▸ WORK INSTRUCTIONS
Give back exactly the stretch of data below from the line holding "## Contributing" through the line holding "This project is", both ends included, and leave the remaining lines out.

PROVIDED DATA Block Start

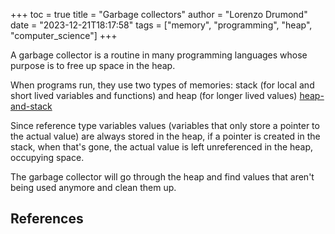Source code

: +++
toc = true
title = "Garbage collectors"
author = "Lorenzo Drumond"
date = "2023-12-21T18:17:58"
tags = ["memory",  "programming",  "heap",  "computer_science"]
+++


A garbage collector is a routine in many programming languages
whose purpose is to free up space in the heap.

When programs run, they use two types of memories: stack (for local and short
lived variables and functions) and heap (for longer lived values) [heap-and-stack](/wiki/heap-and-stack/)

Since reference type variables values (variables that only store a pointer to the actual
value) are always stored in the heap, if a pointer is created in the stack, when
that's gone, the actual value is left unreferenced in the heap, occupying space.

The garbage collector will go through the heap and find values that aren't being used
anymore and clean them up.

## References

PROVIDED DATA Block End
PROVIDED DATA Block Start

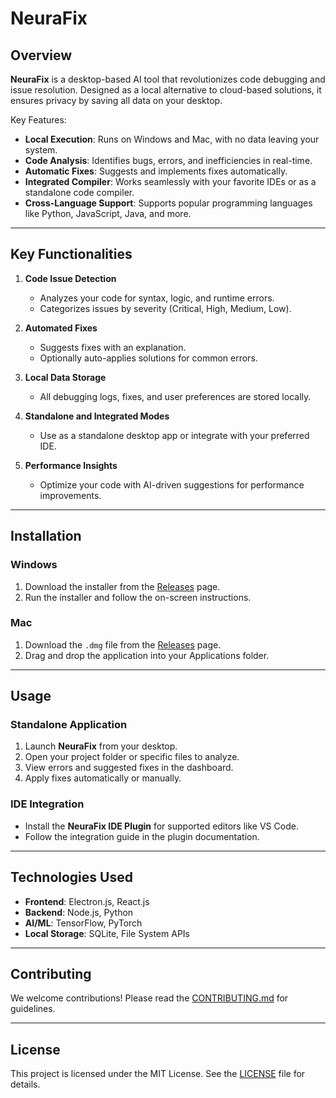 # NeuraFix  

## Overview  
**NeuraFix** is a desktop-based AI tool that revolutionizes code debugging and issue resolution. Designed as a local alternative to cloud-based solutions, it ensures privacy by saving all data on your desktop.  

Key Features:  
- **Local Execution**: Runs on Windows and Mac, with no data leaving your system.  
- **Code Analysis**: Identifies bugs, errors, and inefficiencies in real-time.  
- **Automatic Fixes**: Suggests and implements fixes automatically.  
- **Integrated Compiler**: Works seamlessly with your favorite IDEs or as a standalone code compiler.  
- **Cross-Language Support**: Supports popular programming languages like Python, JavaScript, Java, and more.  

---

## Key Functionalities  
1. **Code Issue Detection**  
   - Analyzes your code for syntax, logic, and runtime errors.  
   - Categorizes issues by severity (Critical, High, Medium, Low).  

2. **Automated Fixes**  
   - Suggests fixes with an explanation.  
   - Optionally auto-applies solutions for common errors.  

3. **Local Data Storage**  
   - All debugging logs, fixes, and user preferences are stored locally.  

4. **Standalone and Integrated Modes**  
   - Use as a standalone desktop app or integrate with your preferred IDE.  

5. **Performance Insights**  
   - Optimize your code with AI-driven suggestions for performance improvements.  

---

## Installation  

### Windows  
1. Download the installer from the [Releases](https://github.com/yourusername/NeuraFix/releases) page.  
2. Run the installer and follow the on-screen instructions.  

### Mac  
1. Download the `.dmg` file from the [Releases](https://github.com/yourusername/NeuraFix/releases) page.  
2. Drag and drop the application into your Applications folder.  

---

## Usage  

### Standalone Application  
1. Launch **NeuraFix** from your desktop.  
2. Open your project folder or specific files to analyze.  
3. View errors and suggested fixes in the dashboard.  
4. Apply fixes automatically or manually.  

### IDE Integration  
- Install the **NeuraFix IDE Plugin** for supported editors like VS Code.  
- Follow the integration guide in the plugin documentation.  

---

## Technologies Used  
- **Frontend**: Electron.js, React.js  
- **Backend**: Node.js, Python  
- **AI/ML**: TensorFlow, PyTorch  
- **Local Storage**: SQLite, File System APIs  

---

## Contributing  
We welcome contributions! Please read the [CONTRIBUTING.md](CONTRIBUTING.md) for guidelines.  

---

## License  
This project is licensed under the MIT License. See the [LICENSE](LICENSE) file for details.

PROVIDED DATA Block End

▸ TASK ANSWER
## Contributing  
We welcome contributions! Please read the [CONTRIBUTING.md](CONTRIBUTING.md) for guidelines.  

---

## License  
This project is licensed under the MIT License. See the [LICENSE](LICENSE) file for details.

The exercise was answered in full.